Taliban hold talks to replace leader killed in strike
SENIOR Afghan Taliban figures were meeting yesterday to agree on a successor to Mullah Akhtar Mansour, the leader of the militant movement who US President Barack Obama confirmed had been killed in an American air strike at the weekend.
The Taliban have so far made no official statement on the fate of Mansour, who assumed the leadership only last year.
But senior members have confirmed that their main shura, or leadership council, has been meeting to discuss the succession in a bid to prevent factional splits from fragmenting the movement.
Obama, on a three-day visit to Vietnam, reiterated support for the Western-backed government in Kabul and Afghan security forces, and called on the Taliban to join stalled peace talks.
The president authorized the drone strike that killed Mansour in a remote region just on the Pakistani side of the border with Afghanistan on Saturday, and Afghan authorities have said the mission was successful.
But US officials held back from confirming that the Taliban leader had been killed in the attack until intelligence had been assessed. Pakistani authorities have said the drone strike was a violation of the country’s sovereignty, but reaction from Islamabad has otherwise been relatively muted and a number of questions remain over what exactly happened.

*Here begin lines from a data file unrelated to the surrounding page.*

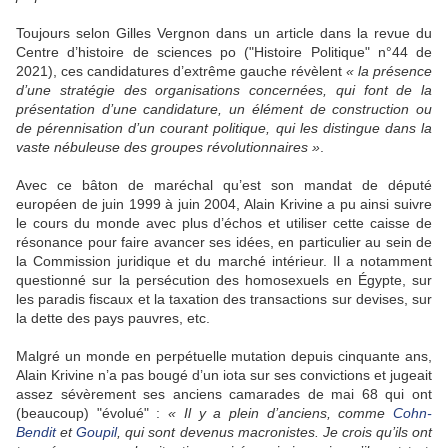
Toujours selon Gilles Vergnon dans un article dans la revue du
Centre d’histoire de sciences po ("Histoire Politique" n°44 de
2021), ces candidatures d’extrême gauche révèlent
« la présence
d’une stratégie des organisations concernées, qui font de la
présentation d’une candidature, un élément de construction ou
de pérennisation d’un courant politique, qui les distingue dans la
vaste nébuleuse des groupes révolutionnaires »
.
Avec ce bâton de maréchal qu’est son mandat de député
européen de juin 1999 à juin 2004, Alain Krivine a pu ainsi suivre
le cours du monde avec plus d’échos et utiliser cette caisse de
résonance pour faire avancer ses idées, en particulier au sein de
la Commission juridique et du marché intérieur. Il a notamment
questionné sur la persécution des homosexuels en Égypte, sur
les paradis fiscaux et la taxation des transactions sur devises, sur
la dette des pays pauvres, etc.
Malgré un monde en perpétuelle mutation depuis cinquante ans,
Alain Krivine n’a pas bougé d’un iota sur ses convictions et jugeait
assez sévèrement ses anciens camarades de mai 68 qui ont
(beaucoup) "évolué" :
« Il y a plein d’anciens, comme
Cohn-
Bendit
et
Goupil
, qui sont devenus macronistes. Je crois qu’ils ont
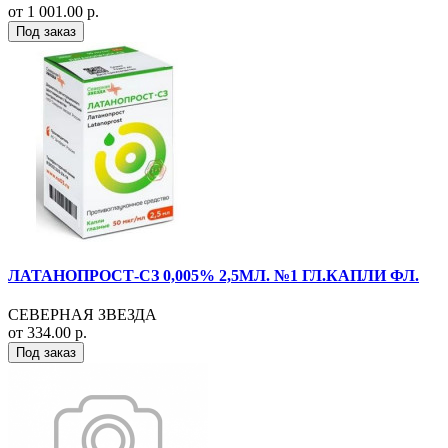
от 1 001.00 р.
Под заказ
ЛАТАНОПРОСТ-СЗ 0,005% 2,5МЛ. №1 ГЛ.КАПЛИ ФЛ.
СЕВЕРНАЯ ЗВЕЗДА
от 334.00 р.
Под заказ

A Pakistani passport in the name of Wali Muhammad, which Pakistani authorities said contained a visa for Iran, was recovered near the scene of the attack and is believed to have belonged to Mansour. But it is unclear what he may have been doing in Iran and why he was apparently travelling in Pakistan without a security detail. A spokesman for the Iranian foreign ministry was quoted on state media denying that such an individual had crossed the border from Iran to Pakistan at the time in question.
Calling the death “an important milestone,” Obama said Mansour had rejected peace talks and had “continued to plot against and unleash attacks on American and Coalition forces”.
“The Taliban should seize the opportunity to pursue the only real path for ending this long conflict — joining the Afghan government in a reconciliation process,” he said.